The reported cardiotoxic signs (tachycardia, hypo- or hypertension, ECG findings; ST segment elevation in leads II, III, aVF, V5 and V6) in the moderate to severe cases which represented 75.77% of all manifested cases are in agreement with Dudin et al., 24 who reported that from 54 children of Jerusalem area who were studied prospectively following scorpion envenoming, severe symptoms (convulsions, brain oedema, shock, respiratory distress and myocarditis) were encountered in 19 cases. Respiratory distress was the main feature in 17 of the children; in two cases owing to pulmonary oedema and in a third one because of adult respiratory distress syndrome and myocarditis. 24
Regarding the sensitivity and specificity of CPK-MB and NT-proBNP, the reported data revealed that those of NT-proBNP were significantly higher than those of CPK-MB for the diagnosis of myocardial injury in the initial 6 h after the onset of sting. This is supported by the findings of Sagarad et al., 25 who concluded that the NT-proBNP levels were significantly elevated in myocarditis which occurred after a scorpion sting envenomation. Further recent support came from Gökay et al., 26 who reported early elevation of NT-proBNP values in the scorpion sting related myocarditis.

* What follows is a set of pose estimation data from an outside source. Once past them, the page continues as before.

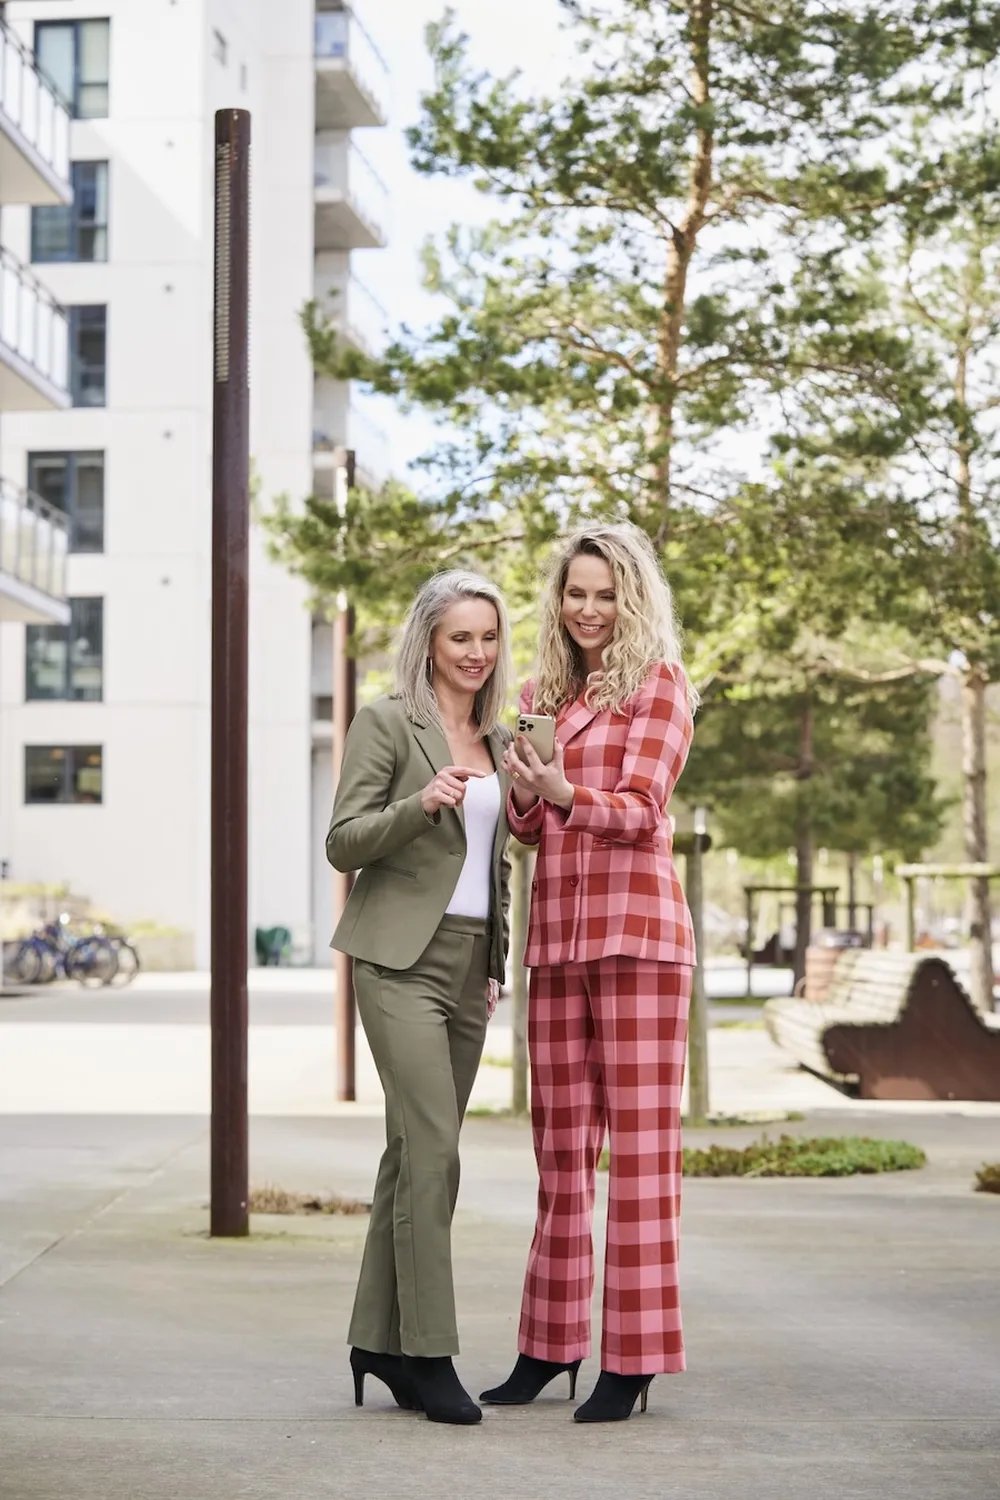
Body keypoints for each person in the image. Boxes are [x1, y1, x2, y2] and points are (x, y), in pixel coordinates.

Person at [481, 522, 699, 1424]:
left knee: (641, 1160)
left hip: (638, 936)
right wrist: (529, 790)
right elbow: (532, 833)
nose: (589, 609)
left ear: (633, 598)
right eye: (576, 593)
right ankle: (548, 1344)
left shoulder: (660, 686)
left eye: (606, 594)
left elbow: (643, 812)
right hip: (558, 942)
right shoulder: (541, 692)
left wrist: (567, 794)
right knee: (558, 1155)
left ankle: (634, 1361)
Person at [326, 571, 513, 1426]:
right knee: (435, 1150)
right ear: (428, 642)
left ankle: (376, 1341)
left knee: (410, 1155)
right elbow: (342, 842)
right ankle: (430, 1352)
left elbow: (495, 865)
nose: (476, 654)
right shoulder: (386, 720)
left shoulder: (505, 742)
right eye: (460, 638)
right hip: (397, 962)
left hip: (471, 966)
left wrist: (498, 956)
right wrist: (418, 802)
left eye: (487, 638)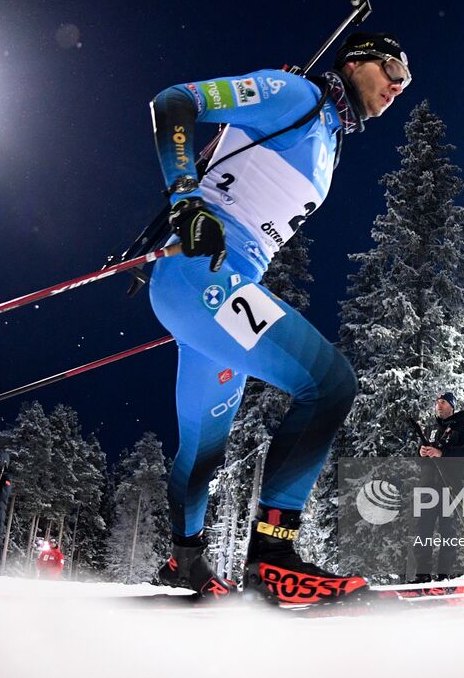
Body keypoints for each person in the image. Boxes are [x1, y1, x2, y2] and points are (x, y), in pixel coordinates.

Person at [147, 31, 411, 603]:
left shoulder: (330, 141)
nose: (397, 85)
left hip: (212, 293)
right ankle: (273, 559)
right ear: (356, 60)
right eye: (391, 67)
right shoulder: (295, 94)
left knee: (202, 451)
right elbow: (173, 100)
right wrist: (185, 201)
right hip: (203, 272)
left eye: (405, 81)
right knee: (330, 383)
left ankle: (184, 559)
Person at [411, 391, 464, 583]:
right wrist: (421, 452)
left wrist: (443, 453)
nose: (439, 405)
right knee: (423, 530)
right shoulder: (433, 428)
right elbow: (423, 456)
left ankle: (443, 575)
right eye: (437, 402)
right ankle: (422, 574)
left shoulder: (463, 426)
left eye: (443, 402)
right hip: (428, 486)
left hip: (450, 486)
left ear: (452, 406)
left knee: (448, 530)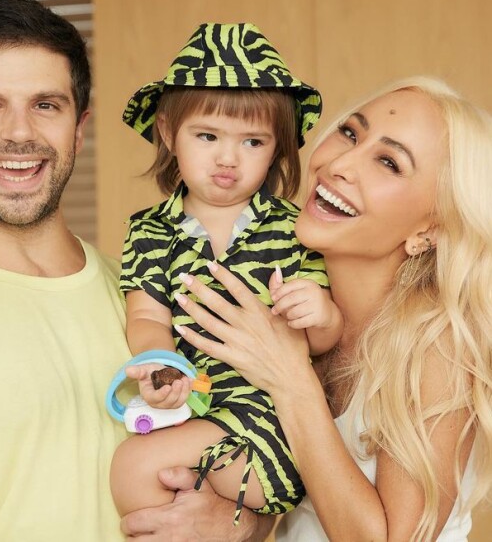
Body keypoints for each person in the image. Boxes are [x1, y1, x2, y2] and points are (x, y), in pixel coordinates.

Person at [0, 0, 270, 542]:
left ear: (78, 128)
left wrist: (244, 523)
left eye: (45, 105)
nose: (19, 133)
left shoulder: (162, 296)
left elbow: (258, 442)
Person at [167, 76, 492, 540]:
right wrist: (242, 521)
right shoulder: (294, 311)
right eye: (350, 134)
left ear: (430, 228)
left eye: (388, 162)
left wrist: (290, 378)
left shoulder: (436, 347)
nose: (340, 163)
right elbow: (309, 502)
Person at [111, 22, 344, 523]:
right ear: (169, 133)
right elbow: (148, 314)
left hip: (277, 424)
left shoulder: (295, 230)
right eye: (208, 135)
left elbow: (325, 341)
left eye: (253, 142)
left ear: (278, 148)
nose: (227, 158)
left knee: (136, 465)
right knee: (159, 474)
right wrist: (161, 364)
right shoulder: (149, 231)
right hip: (200, 412)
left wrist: (321, 315)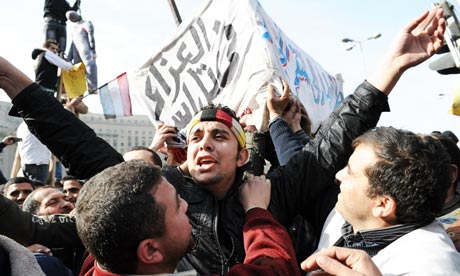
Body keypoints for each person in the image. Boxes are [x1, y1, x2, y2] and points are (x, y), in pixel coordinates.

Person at [0, 6, 446, 274]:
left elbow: (332, 140)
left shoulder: (271, 194)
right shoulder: (158, 193)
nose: (204, 144)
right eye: (195, 137)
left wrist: (390, 67)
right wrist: (16, 82)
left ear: (242, 152)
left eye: (218, 136)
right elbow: (80, 144)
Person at [77, 160, 300, 276]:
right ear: (150, 251)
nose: (186, 205)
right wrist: (256, 210)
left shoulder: (107, 248)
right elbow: (276, 268)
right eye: (177, 205)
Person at [313, 127, 460, 275]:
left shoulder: (431, 267)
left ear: (383, 204)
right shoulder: (346, 213)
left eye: (350, 172)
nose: (339, 175)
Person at [66, 11, 98, 92]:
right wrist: (93, 50)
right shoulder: (86, 23)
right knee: (90, 65)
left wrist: (68, 59)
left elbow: (72, 45)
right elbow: (91, 37)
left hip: (77, 50)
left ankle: (83, 89)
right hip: (84, 49)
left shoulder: (78, 27)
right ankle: (92, 88)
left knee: (80, 70)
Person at [16, 121, 52, 186]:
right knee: (38, 191)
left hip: (26, 163)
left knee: (30, 190)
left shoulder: (21, 126)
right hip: (38, 164)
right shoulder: (38, 122)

The superiority of NT-proBNP over CPK-MB could be explained by the fact that in myocardial injury, CPK–MB increases in serum within 3 h to 6 h; the peak levels occur between 16–30 h and return to normal by 24 h to 36 h; a time-consuming process. 27 On the contrary, it was proved that NT-proBNP was affected early in the course of myocardial injury. 28 Unfortunately, CPK–MB is the routine and available investigation that is carried out to assess myocardial injury in Minia University Hospital.

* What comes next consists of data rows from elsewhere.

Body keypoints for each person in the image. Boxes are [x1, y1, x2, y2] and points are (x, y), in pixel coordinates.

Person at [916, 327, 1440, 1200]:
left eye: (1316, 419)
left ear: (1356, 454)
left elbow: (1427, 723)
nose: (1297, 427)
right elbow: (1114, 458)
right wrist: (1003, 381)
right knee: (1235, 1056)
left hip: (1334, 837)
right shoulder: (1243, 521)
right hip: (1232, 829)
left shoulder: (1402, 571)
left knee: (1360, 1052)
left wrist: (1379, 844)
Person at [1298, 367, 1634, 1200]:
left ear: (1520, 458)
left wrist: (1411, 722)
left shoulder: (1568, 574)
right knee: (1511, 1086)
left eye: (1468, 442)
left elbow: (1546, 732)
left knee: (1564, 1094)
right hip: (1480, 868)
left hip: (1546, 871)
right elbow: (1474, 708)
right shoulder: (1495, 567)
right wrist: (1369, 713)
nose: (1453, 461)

On the other hand, the results of the current study revealed that there was no significant correlation between the age of the patients and the values of CPK-MB and NT-proBNP. This could be explained by the small size of the sample. In addition, the reported negative correlation between the biochemical changes and the length of hospital stay, i.e.; the more increased the biochemical changes, the shorter the length of hospital stay, could be explained by the earlier discovery of the diagnosis of the heart injury and the earlier aggressive medical intervention.

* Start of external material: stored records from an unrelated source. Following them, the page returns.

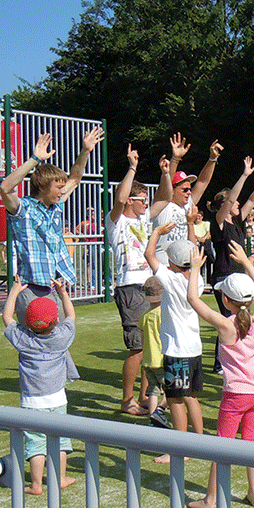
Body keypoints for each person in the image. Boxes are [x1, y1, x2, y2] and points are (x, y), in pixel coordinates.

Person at [186, 241, 254, 508]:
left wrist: (196, 269)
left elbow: (194, 300)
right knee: (252, 442)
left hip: (236, 394)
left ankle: (211, 500)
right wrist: (245, 262)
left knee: (222, 446)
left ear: (226, 300)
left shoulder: (225, 324)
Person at [0, 127, 104, 325]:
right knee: (37, 346)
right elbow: (5, 188)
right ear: (42, 187)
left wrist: (85, 151)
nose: (62, 191)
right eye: (58, 187)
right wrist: (35, 159)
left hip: (55, 287)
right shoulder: (24, 209)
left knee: (60, 341)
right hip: (31, 289)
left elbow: (75, 178)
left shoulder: (56, 207)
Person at [2, 276, 79, 495]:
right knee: (61, 439)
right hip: (57, 398)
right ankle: (61, 478)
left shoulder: (23, 339)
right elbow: (71, 316)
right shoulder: (62, 337)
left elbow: (7, 317)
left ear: (27, 321)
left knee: (35, 443)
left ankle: (36, 485)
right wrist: (63, 293)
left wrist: (15, 291)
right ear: (56, 320)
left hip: (32, 400)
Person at [106, 144, 167, 416]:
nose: (146, 203)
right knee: (137, 347)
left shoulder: (143, 220)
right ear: (132, 200)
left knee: (151, 344)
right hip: (130, 286)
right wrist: (132, 167)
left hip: (148, 284)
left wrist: (168, 170)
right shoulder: (116, 221)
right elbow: (119, 200)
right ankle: (127, 399)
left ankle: (144, 396)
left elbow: (164, 199)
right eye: (142, 198)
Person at [143, 225, 205, 463]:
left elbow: (149, 255)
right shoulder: (197, 278)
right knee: (191, 396)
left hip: (176, 350)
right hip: (194, 348)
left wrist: (157, 232)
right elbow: (191, 254)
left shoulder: (171, 279)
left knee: (176, 399)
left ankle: (181, 449)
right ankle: (199, 442)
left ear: (173, 264)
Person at [207, 156, 254, 372]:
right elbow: (231, 200)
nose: (238, 204)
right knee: (228, 319)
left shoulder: (238, 220)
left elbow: (251, 201)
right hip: (224, 276)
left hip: (239, 275)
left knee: (240, 319)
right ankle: (220, 363)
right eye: (233, 202)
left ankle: (237, 355)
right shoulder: (220, 221)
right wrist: (244, 175)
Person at [149, 135, 223, 265]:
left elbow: (202, 181)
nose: (189, 192)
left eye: (189, 189)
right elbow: (166, 181)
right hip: (165, 264)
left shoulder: (187, 204)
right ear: (172, 190)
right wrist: (175, 159)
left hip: (184, 263)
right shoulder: (163, 204)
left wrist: (212, 158)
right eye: (184, 189)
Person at [139, 276, 169, 428]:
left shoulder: (145, 315)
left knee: (153, 390)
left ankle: (153, 418)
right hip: (161, 359)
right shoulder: (162, 314)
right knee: (172, 390)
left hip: (148, 360)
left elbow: (143, 337)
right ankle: (160, 410)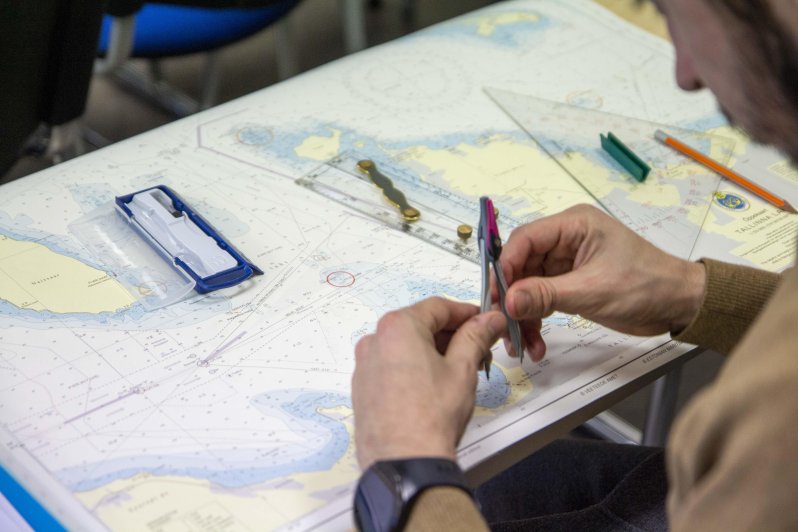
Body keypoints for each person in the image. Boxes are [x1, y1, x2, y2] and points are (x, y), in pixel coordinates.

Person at [351, 0, 798, 530]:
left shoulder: (769, 432)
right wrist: (692, 292)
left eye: (674, 12)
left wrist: (407, 470)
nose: (685, 74)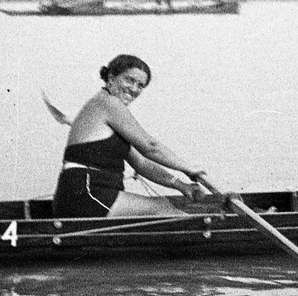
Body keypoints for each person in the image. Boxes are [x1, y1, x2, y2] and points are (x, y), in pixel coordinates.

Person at [53, 54, 206, 218]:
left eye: (140, 85)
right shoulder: (108, 103)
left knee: (162, 207)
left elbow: (142, 163)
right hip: (85, 194)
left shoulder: (107, 109)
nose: (134, 89)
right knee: (161, 208)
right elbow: (150, 147)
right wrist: (188, 168)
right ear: (111, 78)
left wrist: (182, 186)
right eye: (129, 80)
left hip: (85, 194)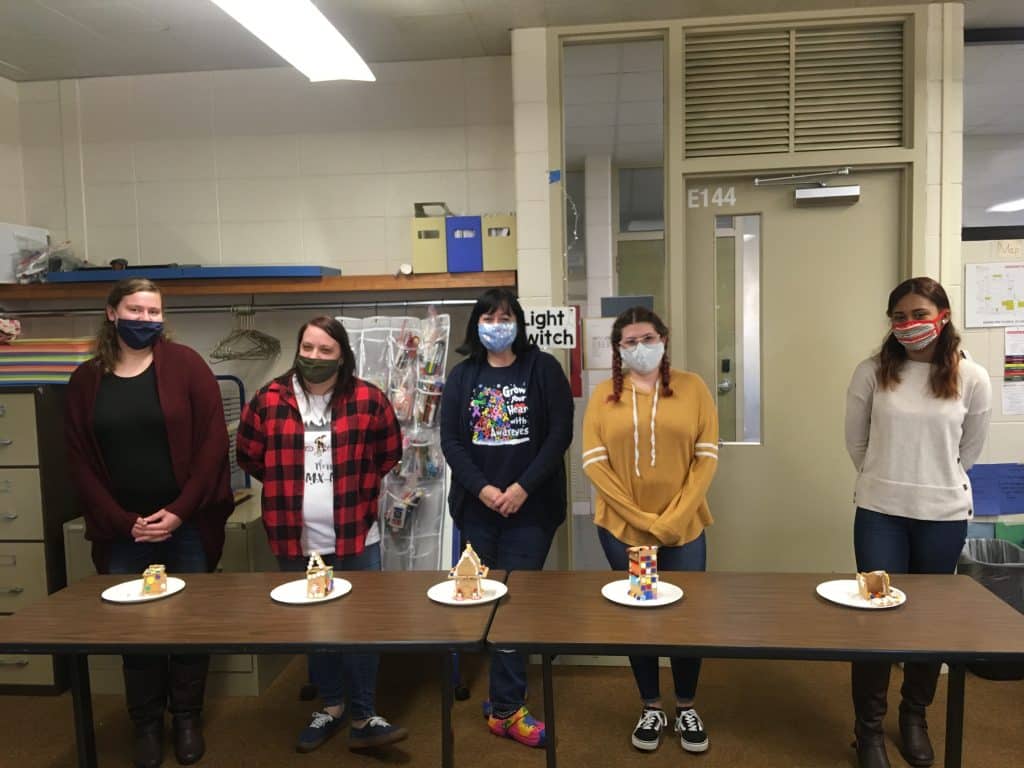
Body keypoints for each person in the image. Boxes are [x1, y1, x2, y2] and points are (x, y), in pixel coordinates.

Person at [65, 278, 234, 768]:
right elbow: (79, 462)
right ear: (112, 314)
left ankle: (186, 717)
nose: (145, 319)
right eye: (135, 310)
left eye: (154, 311)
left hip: (186, 523)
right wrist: (123, 521)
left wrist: (180, 510)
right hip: (123, 530)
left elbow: (211, 446)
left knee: (188, 626)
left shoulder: (187, 366)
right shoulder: (85, 381)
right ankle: (144, 723)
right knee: (133, 631)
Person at [236, 316, 408, 755]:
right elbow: (249, 455)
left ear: (342, 356)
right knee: (316, 628)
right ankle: (329, 707)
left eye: (325, 350)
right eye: (307, 348)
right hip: (296, 540)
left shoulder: (368, 398)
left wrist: (360, 488)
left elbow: (390, 451)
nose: (313, 357)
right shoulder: (269, 399)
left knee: (361, 627)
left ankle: (365, 715)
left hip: (356, 537)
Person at [844, 277, 991, 768]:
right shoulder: (872, 372)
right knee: (875, 620)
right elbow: (857, 443)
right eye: (899, 316)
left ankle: (913, 717)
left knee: (928, 624)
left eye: (918, 314)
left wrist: (932, 481)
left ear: (943, 315)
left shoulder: (972, 377)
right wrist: (887, 480)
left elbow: (967, 451)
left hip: (942, 518)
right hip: (880, 514)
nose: (908, 325)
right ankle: (867, 730)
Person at [581, 306, 719, 755]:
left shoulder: (693, 388)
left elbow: (706, 457)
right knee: (640, 618)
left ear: (664, 338)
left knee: (685, 621)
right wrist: (642, 523)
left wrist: (676, 518)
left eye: (647, 338)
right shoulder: (605, 395)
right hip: (625, 531)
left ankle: (686, 705)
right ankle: (650, 706)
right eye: (629, 342)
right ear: (618, 349)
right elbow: (595, 465)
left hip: (685, 530)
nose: (640, 348)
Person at [440, 288, 574, 748]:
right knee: (483, 599)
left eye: (505, 316)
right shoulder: (463, 376)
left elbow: (560, 434)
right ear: (476, 324)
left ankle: (506, 708)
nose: (497, 323)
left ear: (518, 322)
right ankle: (503, 699)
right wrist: (485, 489)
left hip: (530, 511)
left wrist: (520, 489)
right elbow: (452, 443)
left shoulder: (543, 369)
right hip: (477, 511)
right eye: (489, 316)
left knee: (513, 604)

The exact mechanism(s) of the reported decrease of NT-proBNP levels 24 h post envenoming when compared with those on admission is unclear and is not the concern of this study. However, many factors could be claimed to be the cause of such as the improvement of LV strain, hemodynamic stability, improvement of the inflammatory syndrome, dysrhythmias control, and the drugs used as regular medical intervention cannot be excluded. In our opinion, it is a multifactorial issue that necessitates conducting other researches aiming at exploring the exact mechanism(s) of such improvement.
Conclusion
Basing on the results of the present study, it could be concluded that NT-proBNP may be a valuable and sensitive laboratory biomarker to predict cardiotoxicity of scorpion sting in the early hours. The earlier discovery of the diagnosis of the heart injury and the earlier aggressive medical intervention from the start may improve the prognosis and could decrease the length of the period of hospital stay. Larger multicenter studies are still needed to verify this possible conclusion.
Footnotes
Declaration of conflicting interests
The author(s) declared no potential conflicts of interest with respect to the research, authorship, and/or publication of this article.
Funding
The author(s) received no financial support for the research, authorship, and/or publication of this article.